In a statement of defence, the two companies claim that Bailey, on behalf of the university, granted them exclusive rights to the institution's carbon capture technology.

And they point to a "confirmation letter" written by Bailey on university letterhead, as proof.

But in its statement of claim, the university argues that it only agreed to grant "non-exclusive" rights. It says Bailey had no right to sign that confirmation letter.

"Neither Mr. Bailey nor the UILO had the legal authority to modify the HTC license agreement, as was known to the defendants," the university's statement of claim says.

Bailey tricked, U of R says

In addition, the university argues that Bailey was tricked into signing the letter "by a material, intentional, misrepresentation by all of the defendants."

However, Doosan counters that Bailey was a qualified individual, holding high office at the university, given authority to make agreements and sign letters on university letterhead.

And so, the South Korean corporation argues, "the University held Mr. Bailey out as a person with sufficient authority to bind the university in respect of the confirmation letter."
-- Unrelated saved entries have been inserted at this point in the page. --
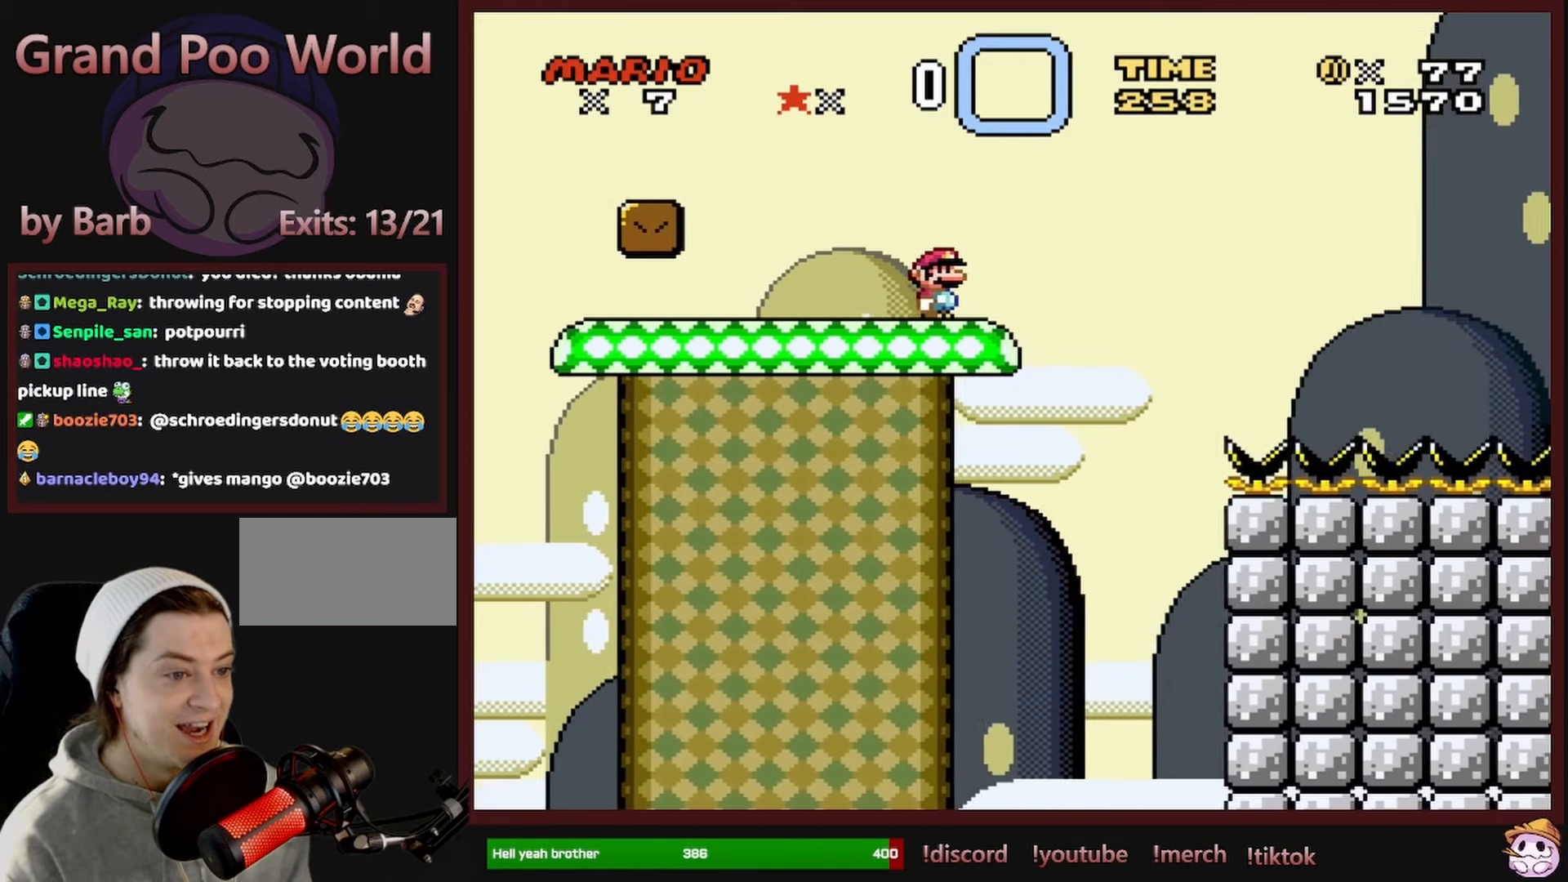
{"buttons": ["Y"], "events": []}
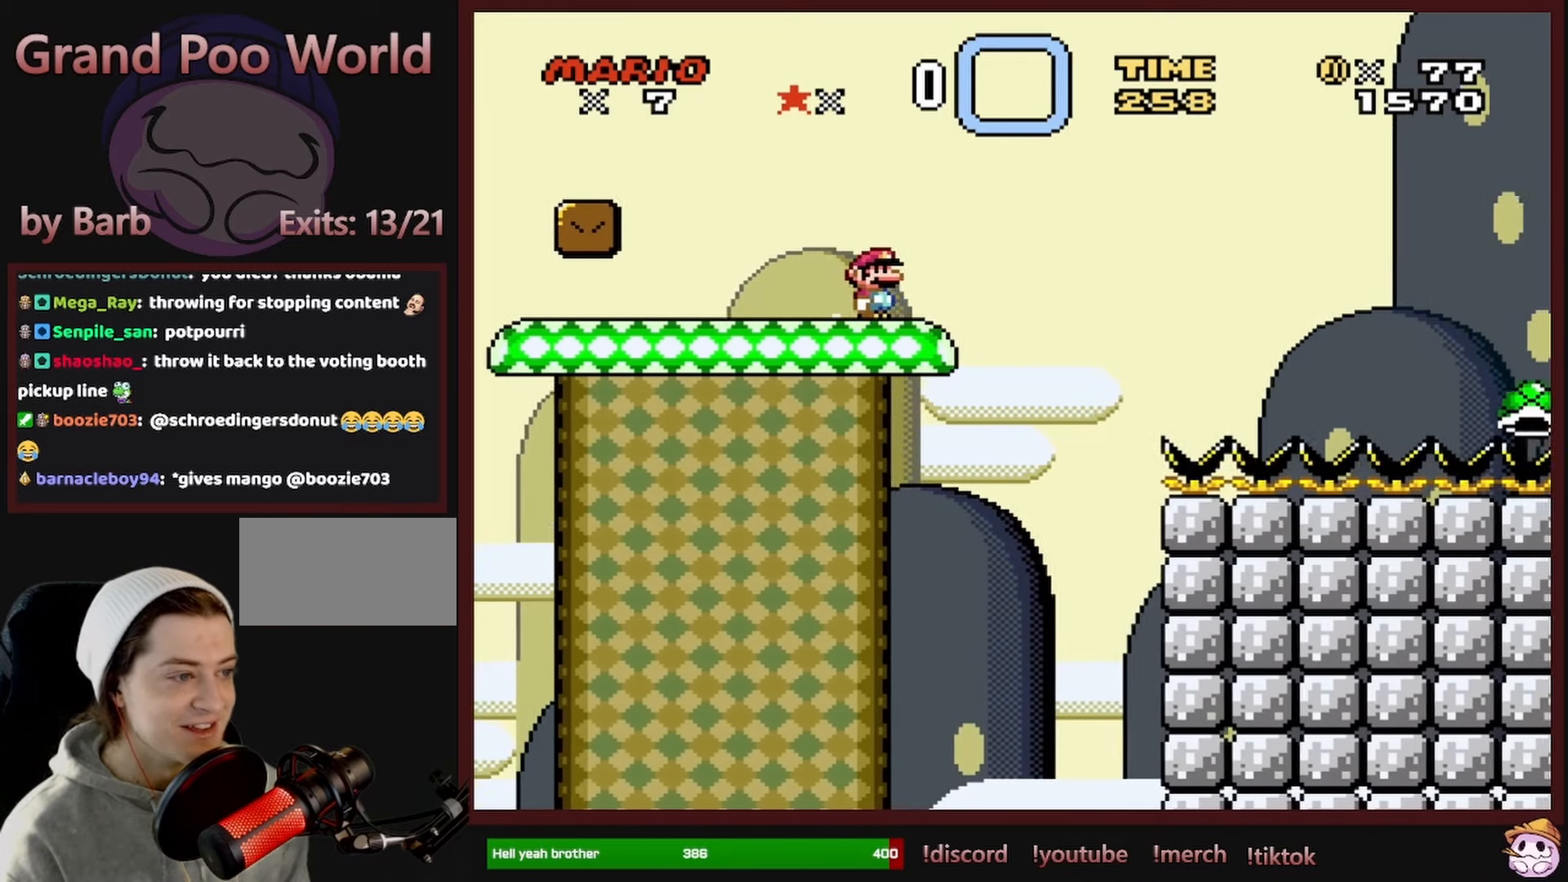
{"buttons": ["Y"], "events": [[50, "DPAD_RIGHT", "down"], [133, "DPAD_RIGHT", "up"]]}
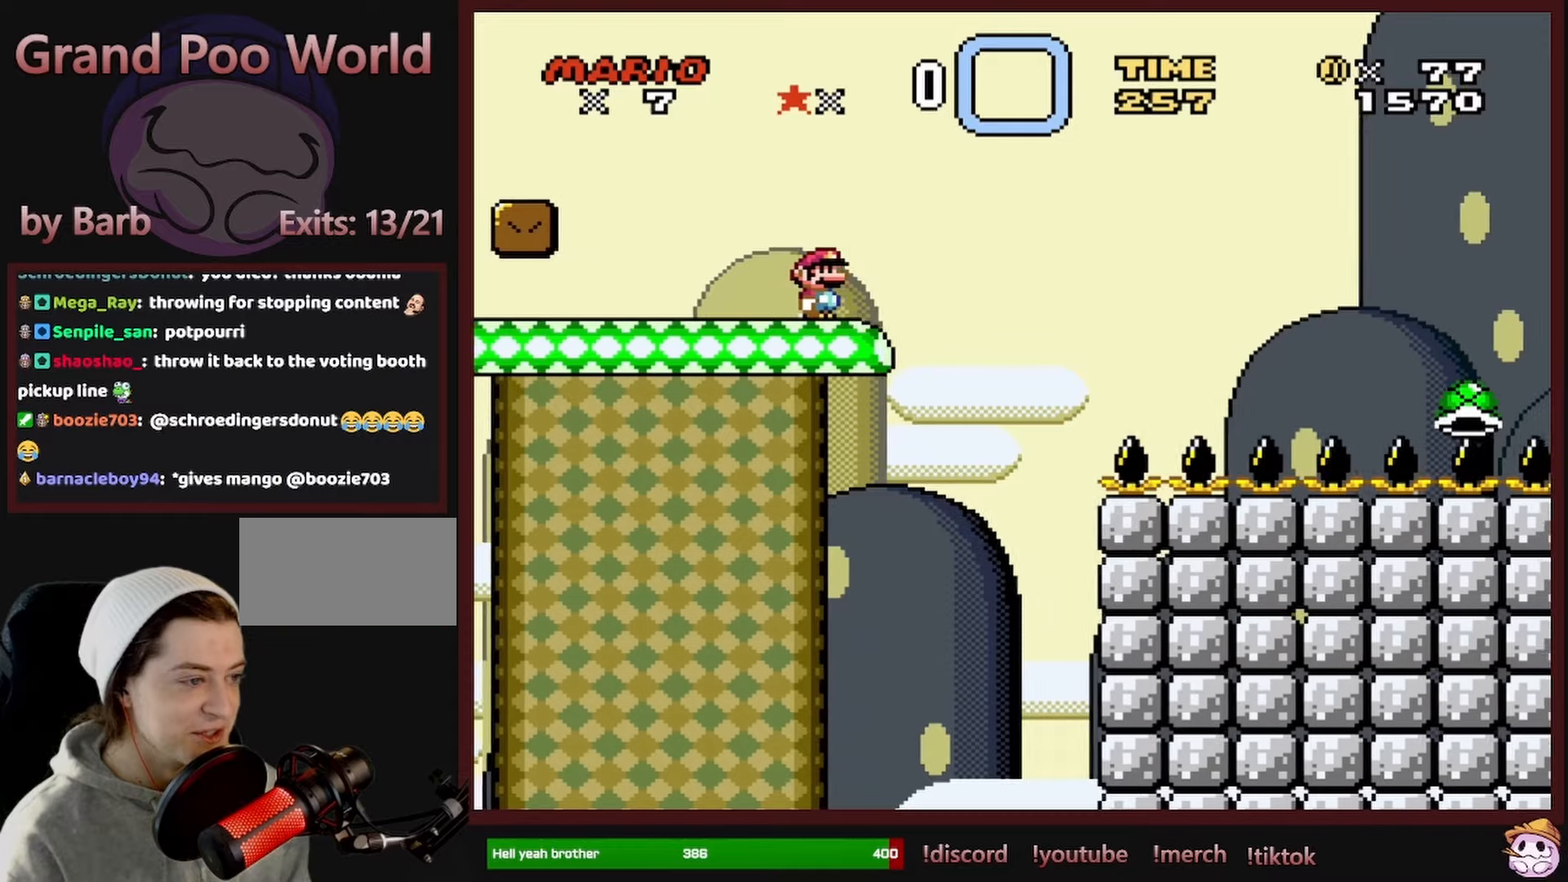
{"buttons": ["Y", "DPAD_RIGHT"], "events": [[383, "DPAD_RIGHT", "down"]]}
None of the above allegations have been proven in court.

Bailey also named in IPAC case

Last month, CBC News broke a series of stories about another carbon capture research controversy at the University of Regina in which Bailey also played a central role.

In 2009, Bailey was running the International Performance Assessment Centre for Geologic Storage of Carbon Dioxide (IPAC-CO2) for the University of Regina.

At the same time, CBC discovered, he was on the board of IPAC's largest supplier.

The government and the university called this a conflict of interest. 

Bailey on leave

University of Regina president Vianne Timmons says she was preparing to take disciplinary action when Bailey went on medical leave.

He reportedly fell down the stairs and was seriously injured.

"Ian Bailey's on leave and was on leave just after the conflict of interest was disclosed to me," Timmons said.

CBC has made many attempts to contact Bailey. His wife says they have no comment.